┌────────

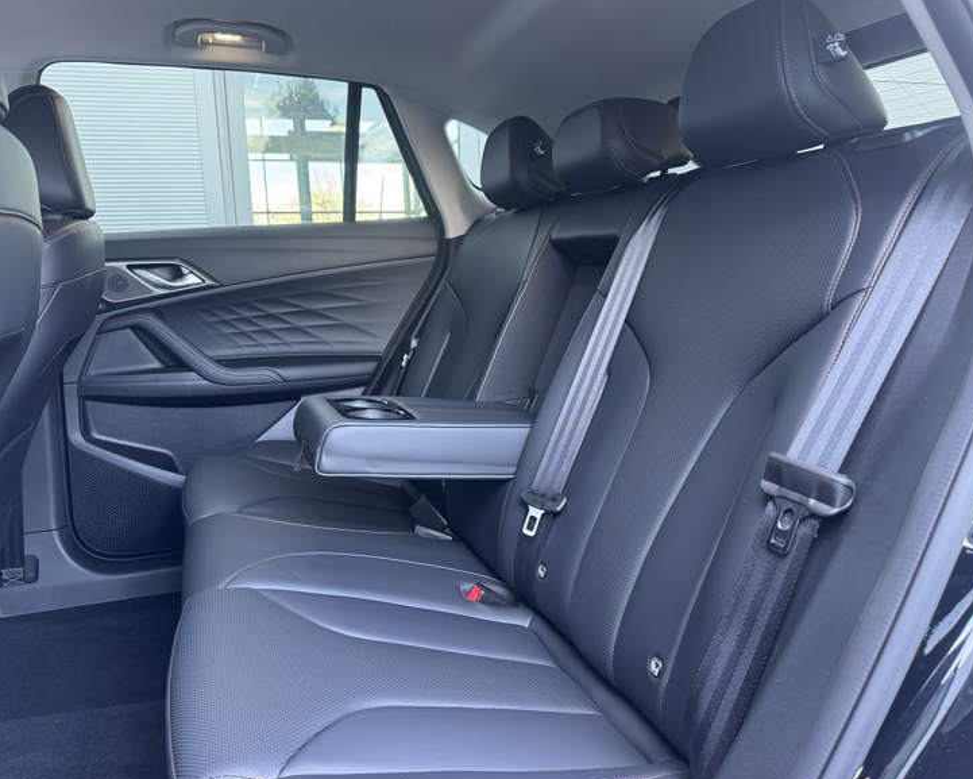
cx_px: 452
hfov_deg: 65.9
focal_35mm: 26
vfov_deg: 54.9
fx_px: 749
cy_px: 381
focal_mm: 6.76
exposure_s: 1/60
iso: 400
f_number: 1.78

└────────
┌────────

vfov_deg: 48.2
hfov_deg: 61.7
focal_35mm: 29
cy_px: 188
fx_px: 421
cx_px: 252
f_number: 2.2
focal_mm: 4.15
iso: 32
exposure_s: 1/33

└────────
┌────────

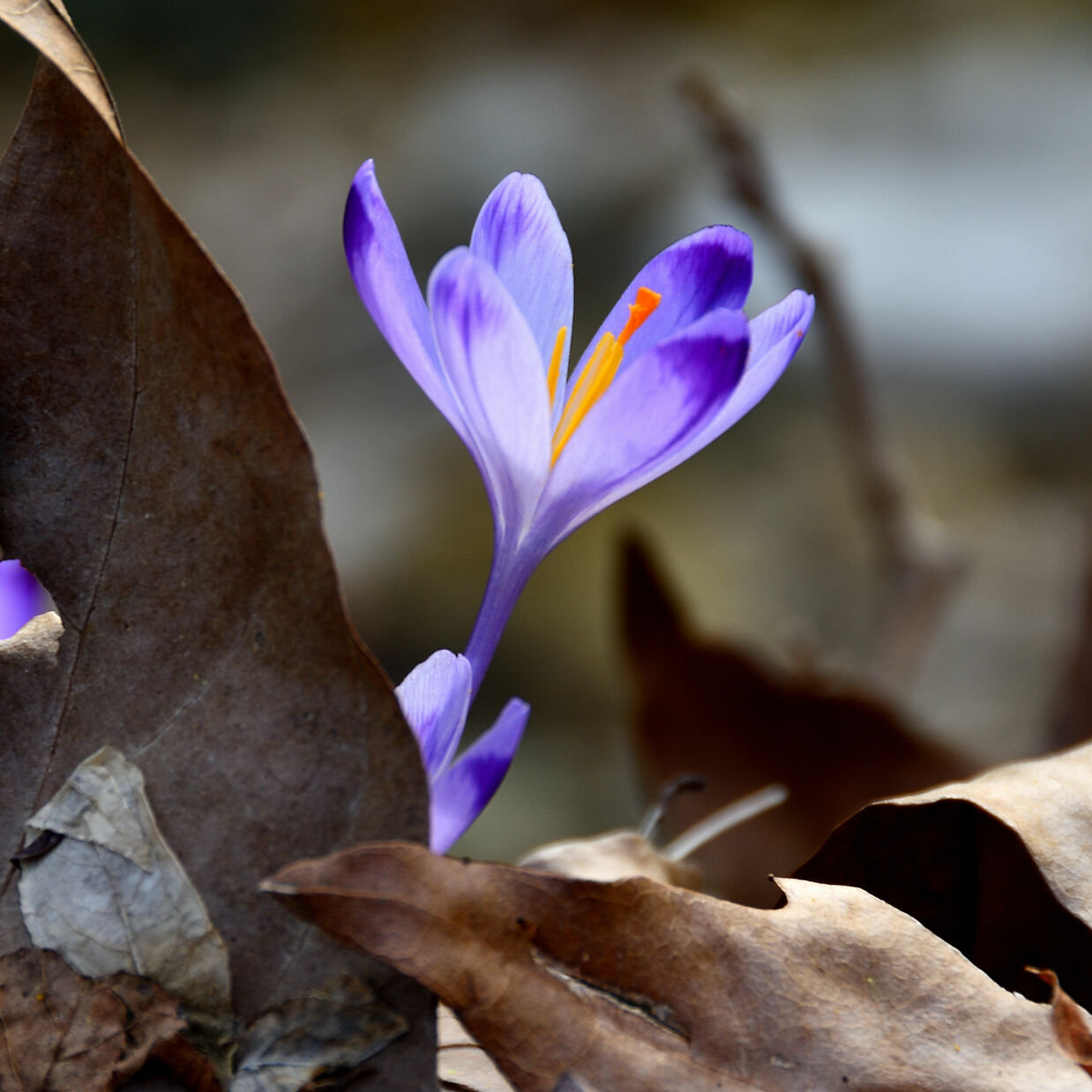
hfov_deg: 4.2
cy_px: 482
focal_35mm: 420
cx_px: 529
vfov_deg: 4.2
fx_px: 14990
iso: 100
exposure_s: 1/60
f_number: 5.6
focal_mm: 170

└────────

- [Task to complete]: Within the listing above, give again exactly every line from the line with "focal_35mm: 26" through the line with "f_number: 1.78", both included, and no other line.

- [Output of the exercise]:
focal_35mm: 26
vfov_deg: 54.9
fx_px: 749
cy_px: 381
focal_mm: 6.76
exposure_s: 1/60
iso: 400
f_number: 1.78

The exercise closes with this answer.